The importance of the Japan-U.S.-South Korea partnership must be stressed.
President Joe Biden, who is currently on his first tour of Asia since his inauguration last January, held talks with South Korean President Yoon Suk Yeol in Seoul before meeting with Prime Minister Fumio Kishida tomorrow. The change in direction for South Korea, from former President Moon Jae-in’s attempts at reconciliation with North Korea to the current conservative administration’s focus on national security, was a focal point of this meeting. Both leaders agreed to begin talks aimed at expanding joint military exercises, which were scaled back after talks with former President Donald Trump four years ago.
During a press conference after the meeting, Yoon stated, “There can be no compromises regarding national security,” while also stressing the necessity of America’s “nuclear umbrella” strategy for nuclear deterrence.
North Korea has repeatedly test-launched numerous types of missiles since the start of the year, including an ICBM during Biden’s tour of Asia. There are fears that North Korea has even entered its seventh round of nuclear testing. Efforts must be made so that these provocations don’t go unpunished.

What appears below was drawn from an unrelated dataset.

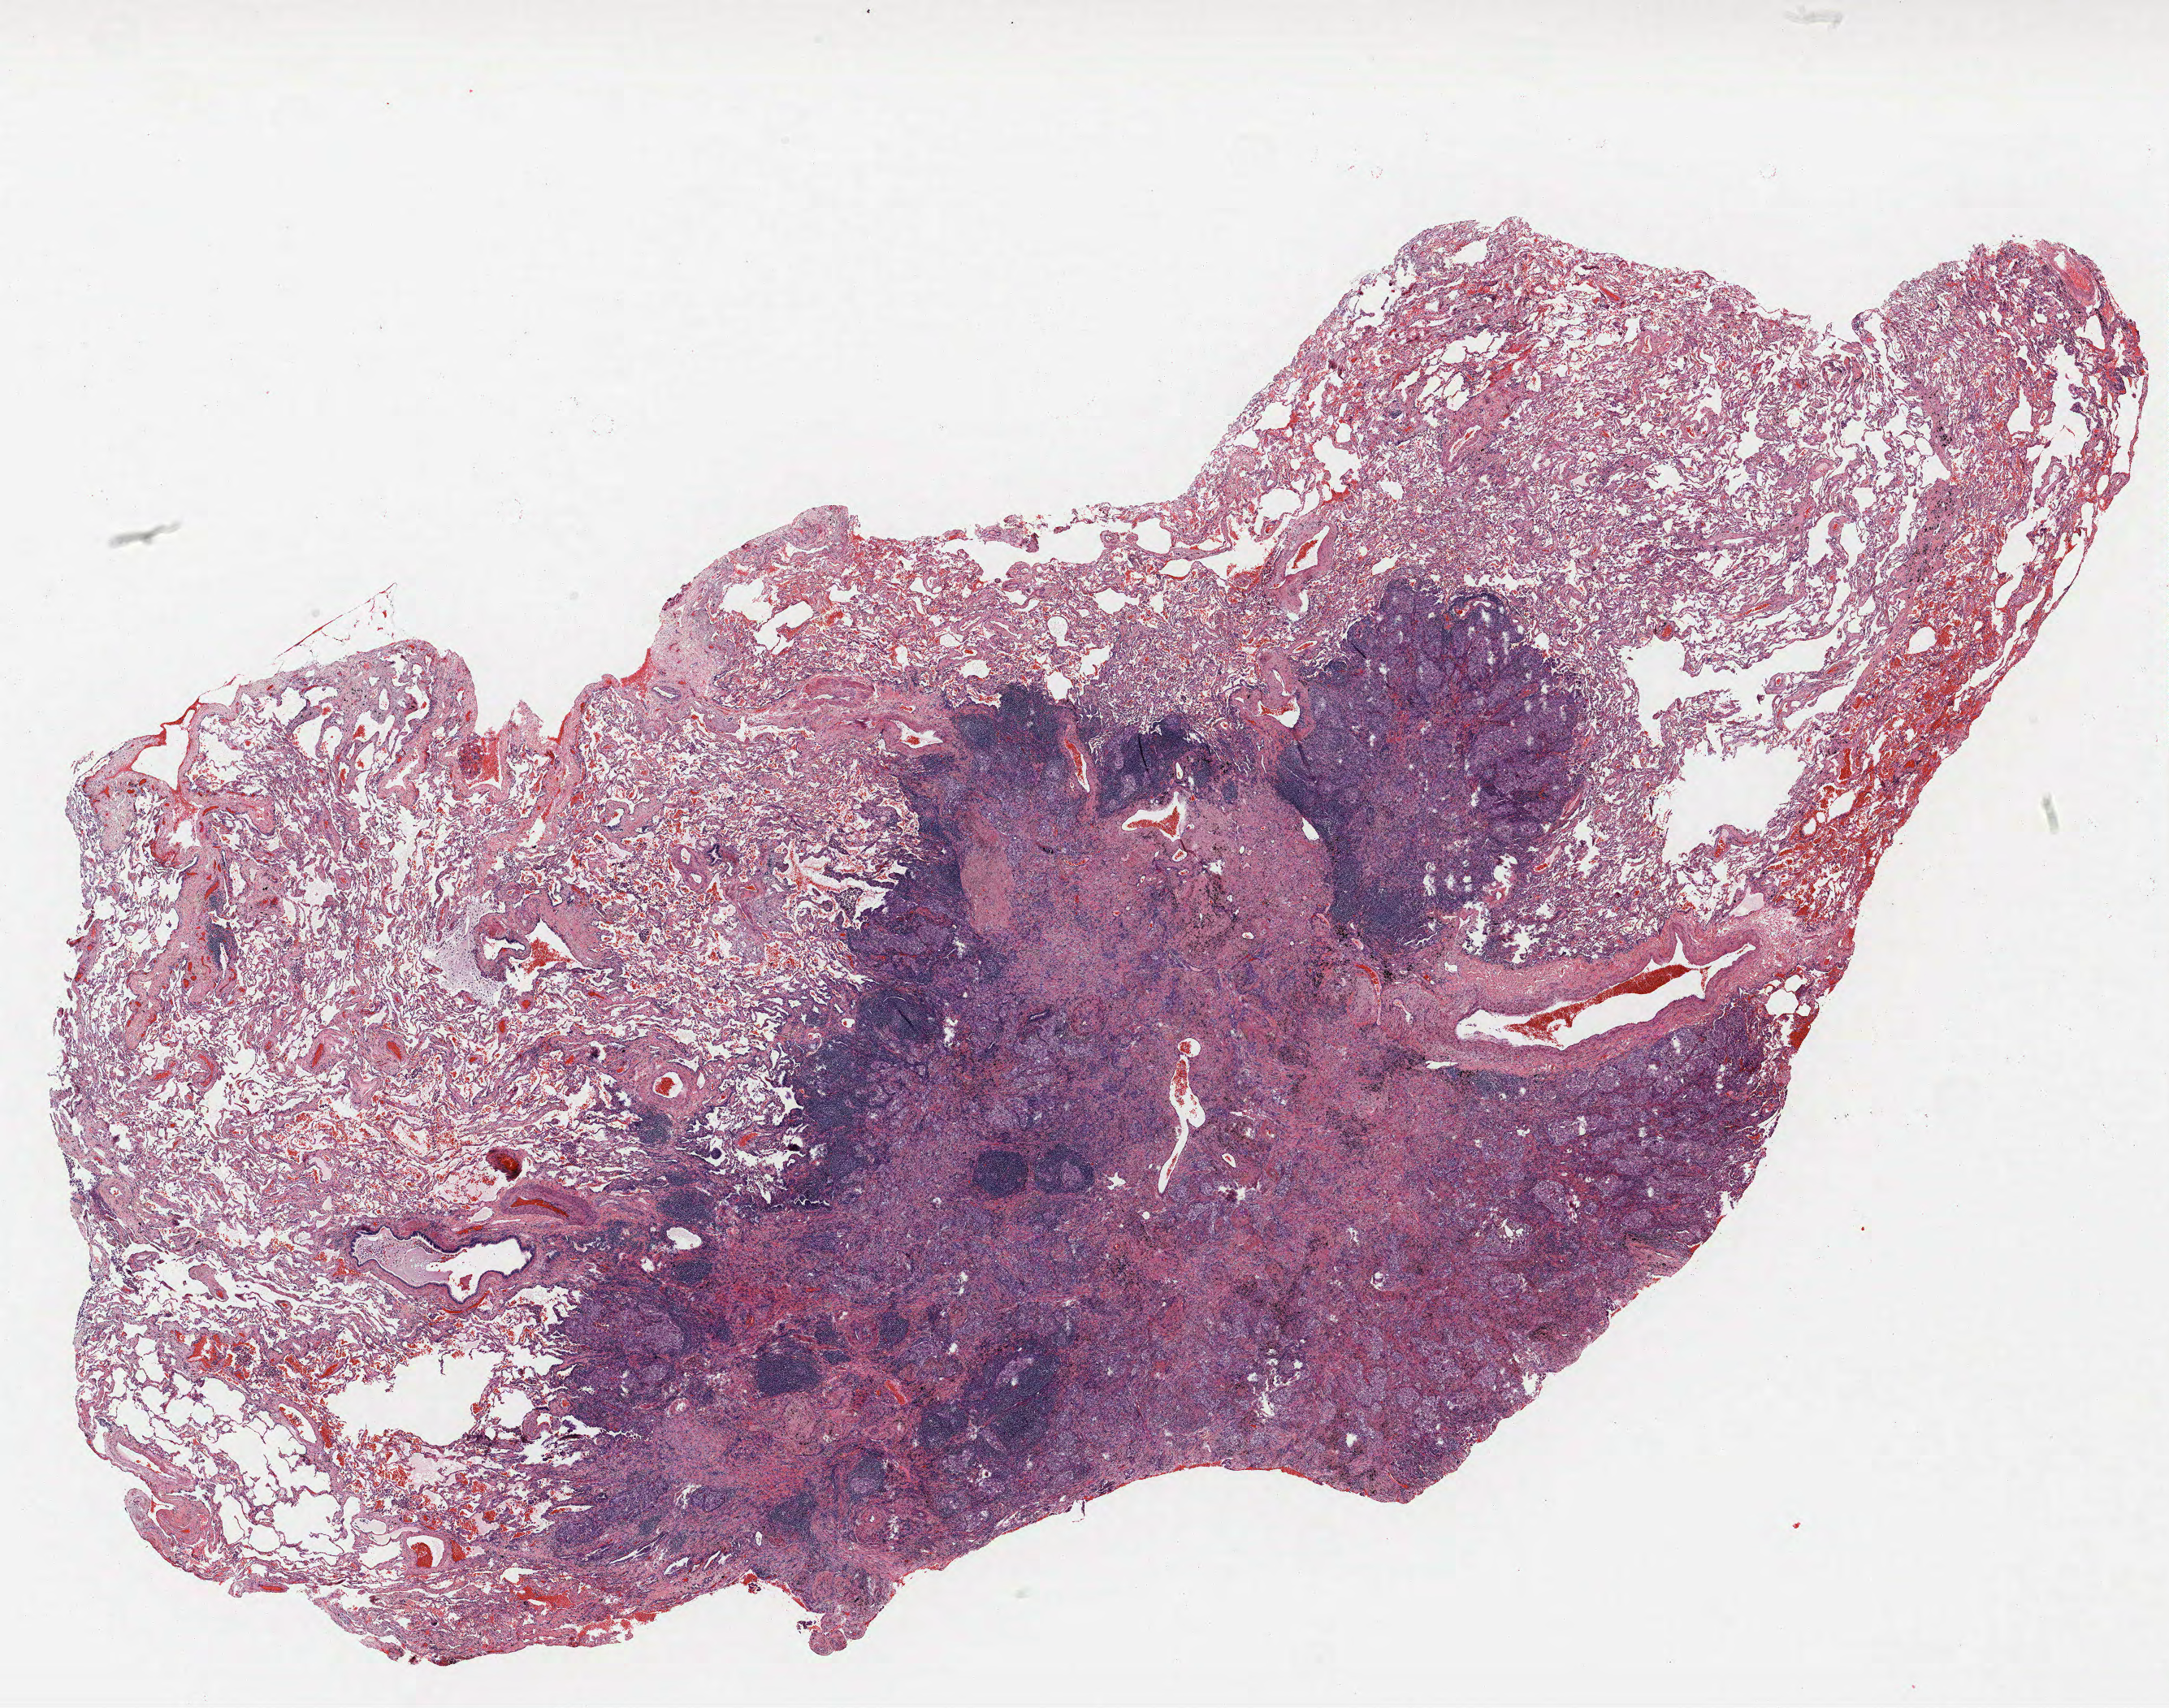
Whole-slide histology image, H&E-stained, low-resolution overview of the scanned area, about 21.4 x 16.8 mm. FFPE section. Lung tissue. Male, age 72 at enrolment. Former smoker at enrolment. Grade: moderately differentiated (G2).
Tumour size (pathology): 12 mm. Primary tumour location (clinical record): right upper lobe. Stage (AJCC 6th edition): IIA. ICD-O-3 topography: upper lobe of lung (C34.1). Participant's lung-cancer diagnosis: Adenocarcinoma, NOS.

Biden asserted at a later press conference that military and economic cooperation with Japan is vital, and expressed interest in meeting with Kishida about mending Japanese-South Korean relations, which are needed now more than ever to protect economic security under the shadow of the U.S.-China rivalry.
On this trip, Biden visited Seoul first before making his way to Japan — a message to Yoon, who was elected on an agenda that included strengthening alliances, that he expects an ever stronger South Korea to play a larger role. What makes South Korea so important, among other reasons, is its large production base of semiconductors, a valuable strategic resource, which is why Biden made a beeline to a Samsung factory, known for making world-class electronics. There, he advocated for a balanced supply chain between countries that share the same values.
The large fluctuations felt in the world order with the Russian invasion of Ukraine have had a great impact here in Asia as well. Preserving peace and stability in East Asia will take an unprecedented effort from Japan, the U.S. and South Korea. Our starting point must be to rebuild our partnership so that we can stay resilient in the face of North Korea.